I have a bad habit of looking for reviews the minute I finish a book and the couple I looked at were similar! I feel I know nothing about this alien race or planet. I liked the 'on earth' bits I guess, they managed to pack a punch in about 1/10 of the amount of text that the rest of it took up.

kinder, Sunday, 6 March 2016 21:25 (eight years ago) link

Folk Horror: Field Studies: new trade-size paperback, covering films, music, literature and oh yeah, folklore, in articles and interviews with Ligotti, Pullman, Kim Newman, etc.; Robin Hardy,director of The Wicker Man, is in here too:

http://wormwoodiana.blogspot.com/2016/03/folk-horror-revival-field-studies.html?utm_source=feedburner&utm_medium=email&utm_campaign=Feed%3A+Wormwoodiana+%28Wormwoodiana%29

dow, Monday, 7 March 2016 22:26 (eight years ago) link

i read Lightless by C.A. Higgins, which i thought was good if not quite "great." I never really like the trope of an enigmatic villain who's most dangerous when trapped, and without spoiling it I figured out the manner in which certain messages were being communicated as soon as i noticed how much attention was called to the particular action. but it has quite the ending and an excellent hero.

[Data shown]
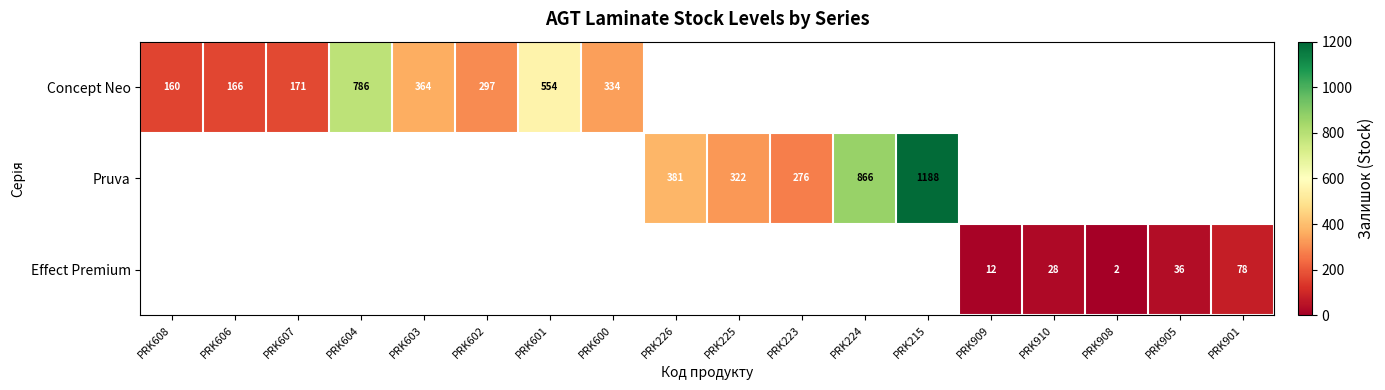

The value of Effect Premium at PRK901 is 78. True or false?

True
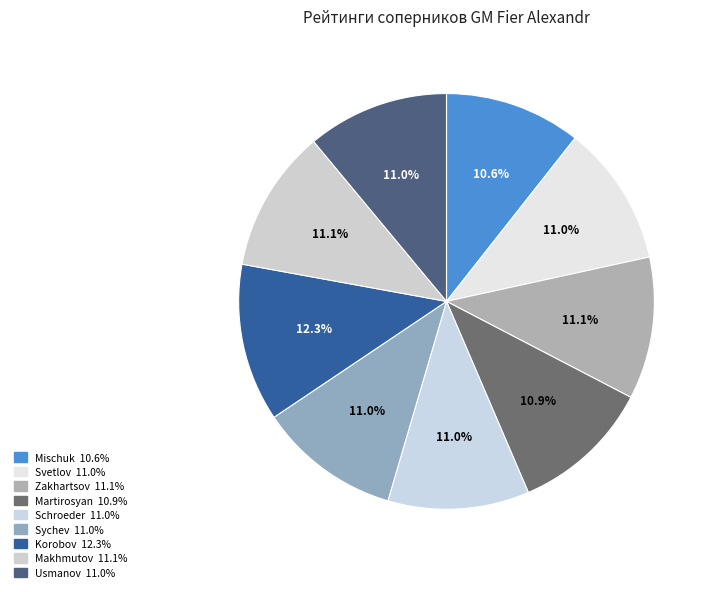

Is there any slice that represents more than half of the pie?

No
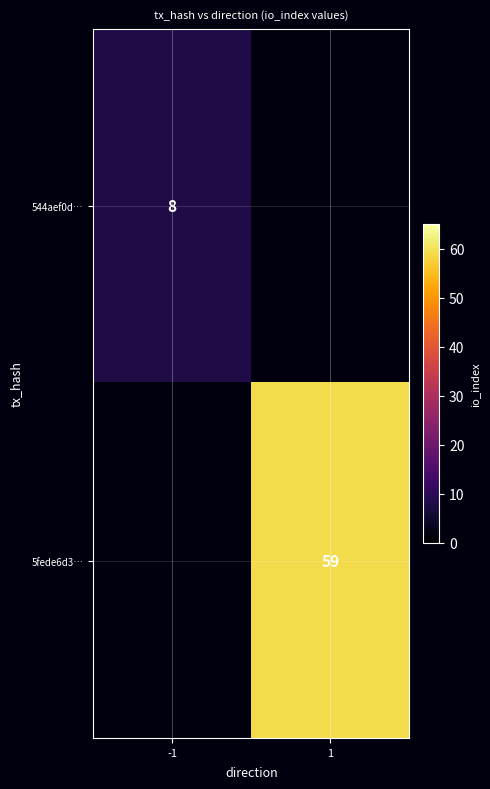

Is it true that 5fede6d3… equals 59 at 1?

True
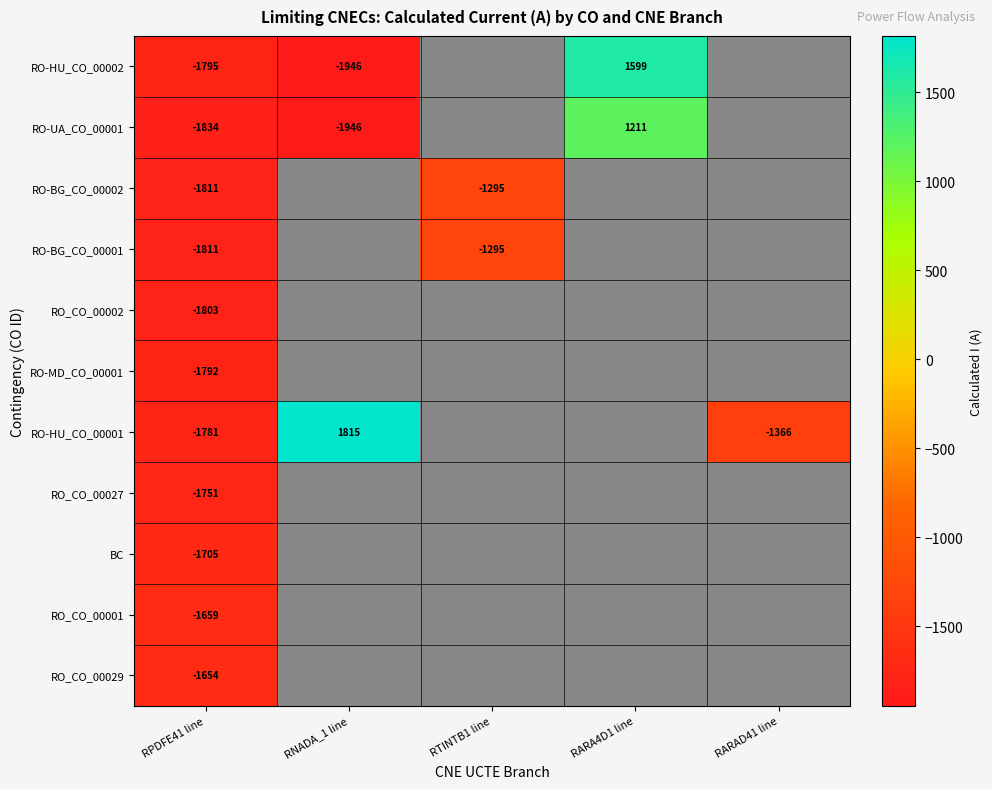

The value of RO-UA_CO_00001 at RARA4D1 line is 1211. True or false?

True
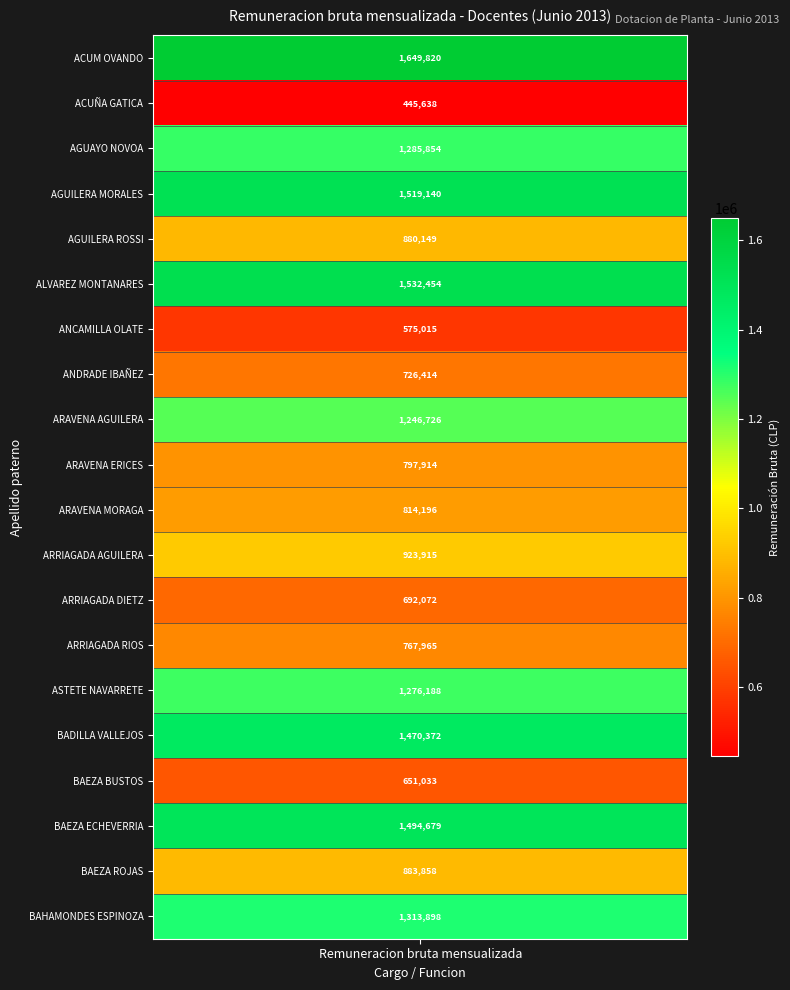

Which label corresponds to the largest value in the chart?

ACUM OVANDO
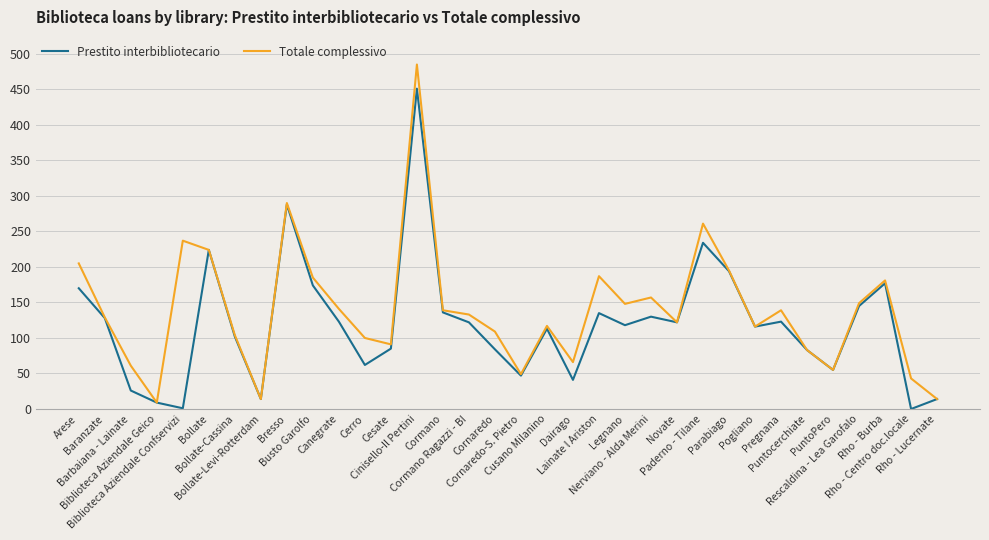

Which series has the widest spread of values?

Totale complessivo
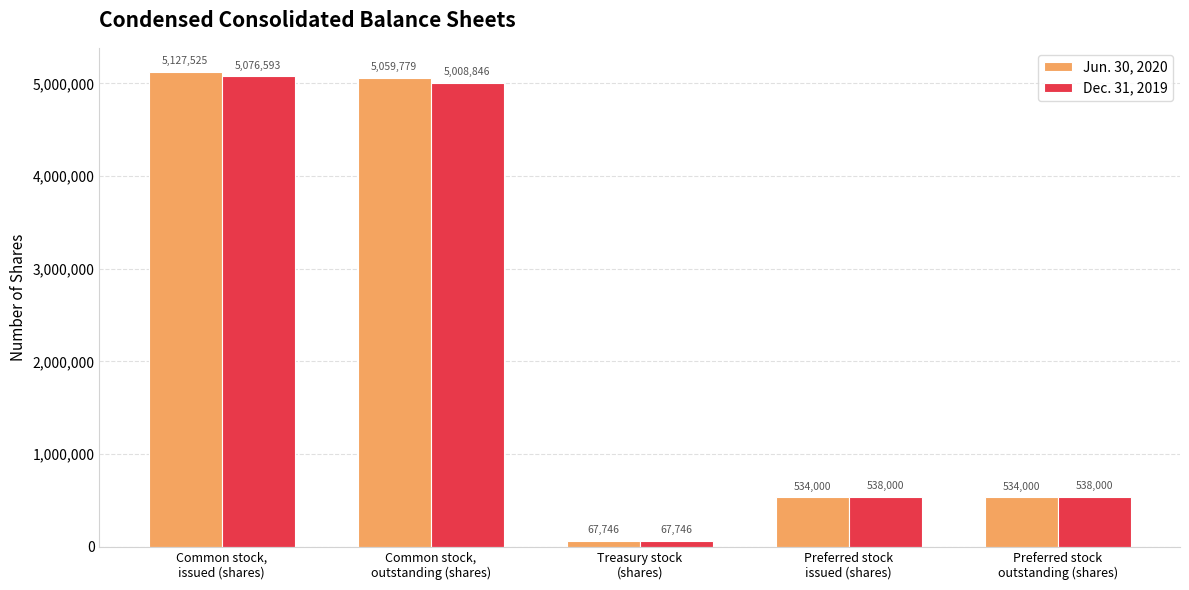

At how many categories does at least one series exceed 3550848?

2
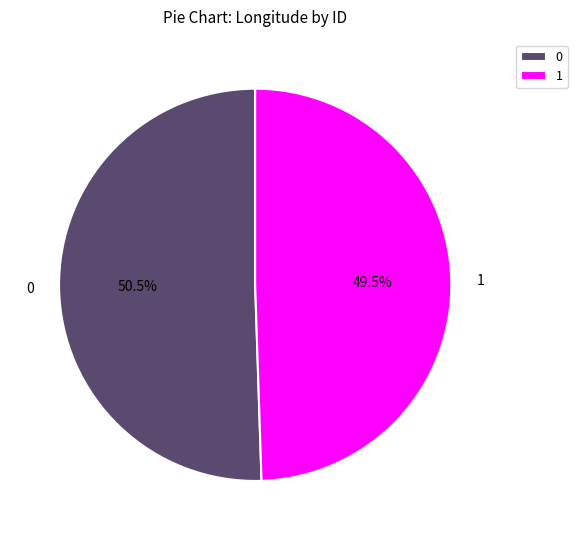

How many segments does this pie chart have?

2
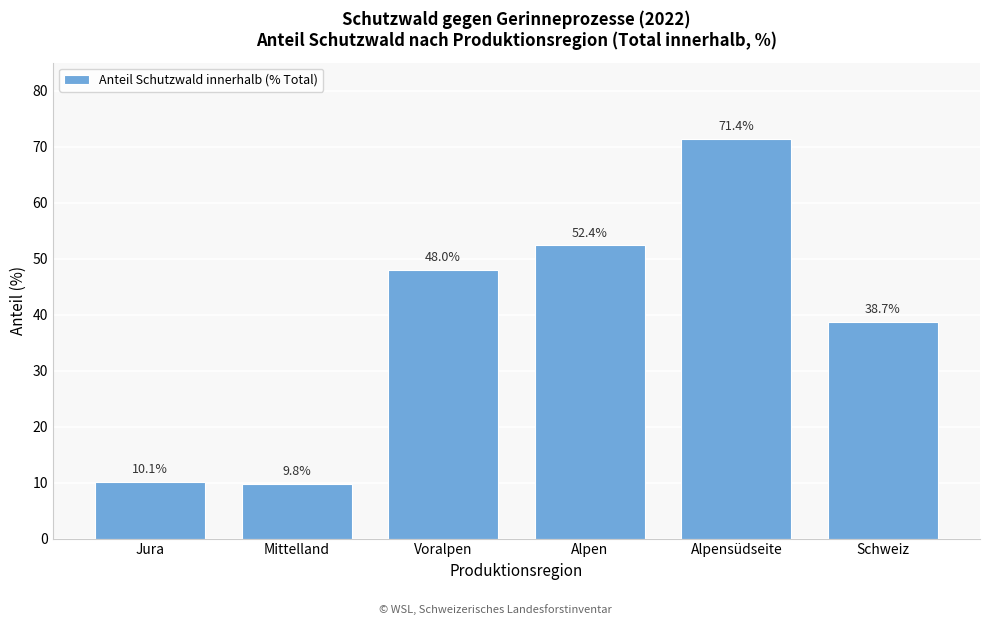

Reading left to right, list all the values displayed in this chart.

Jura=10.1	Mittelland=9.8	Voralpen=48.0	Alpen=52.4	Alpensüdseite=71.4	Schweiz=38.7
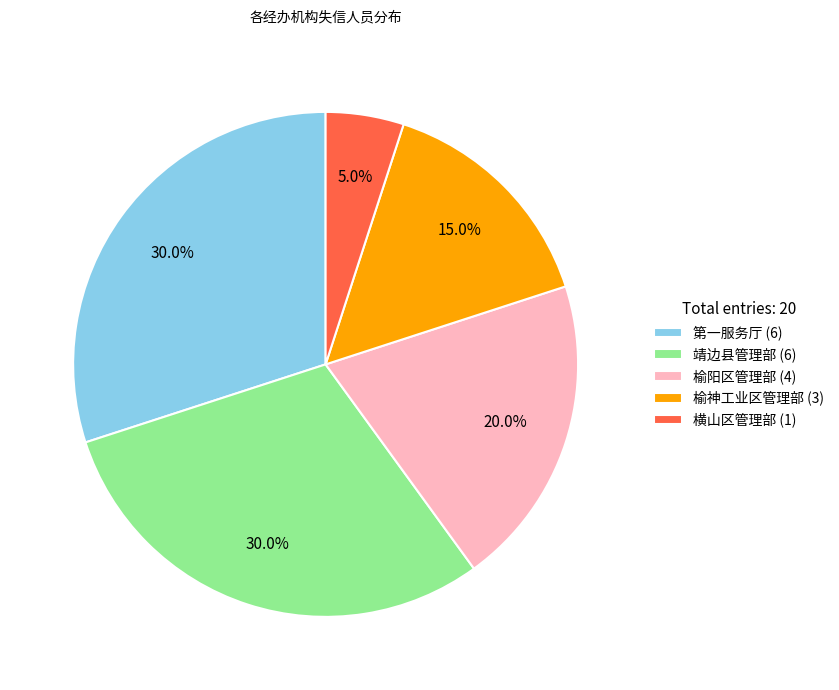

Is 榆阳区管理部 (4) the majority of the pie?

No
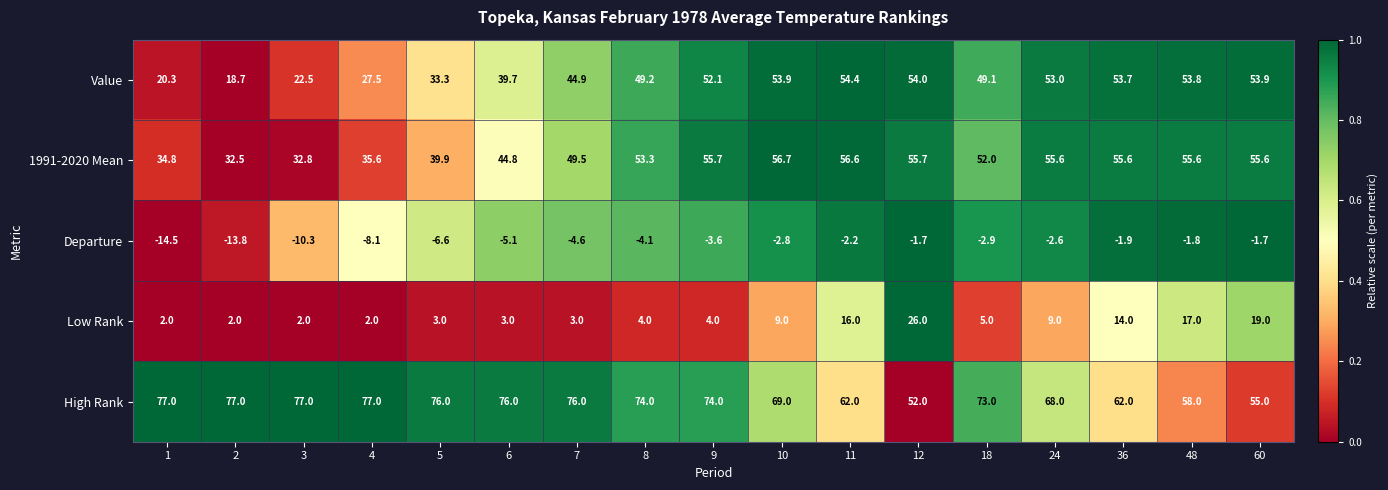

What is the difference between the Low Rank values at 18 and 60?

14.0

[What you are asked to do]
Revise the forum posts starting at "Folk Horror: Field" and ending at "an excellent hero.", swapping "paperback" for "hardcover". Rely solely on the forum posts when responding.

[Written answer]
Folk Horror: Field Studies: new trade-size hardcover, covering films, music, literature and oh yeah, folklore, in articles and interviews with Ligotti, Pullman, Kim Newman, etc.; Robin Hardy,director of The Wicker Man, is in here too:

http://wormwoodiana.blogspot.com/2016/03/folk-horror-revival-field-studies.html?utm_source=feedburner&utm_medium=email&utm_campaign=Feed%3A+Wormwoodiana+%28Wormwoodiana%29

dow, Monday, 7 March 2016 22:26 (eight years ago) link

i read Lightless by C.A. Higgins, which i thought was good if not quite "great." I never really like the trope of an enigmatic villain who's most dangerous when trapped, and without spoiling it I figured out the manner in which certain messages were being communicated as soon as i noticed how much attention was called to the particular action. but it has quite the ending and an excellent hero.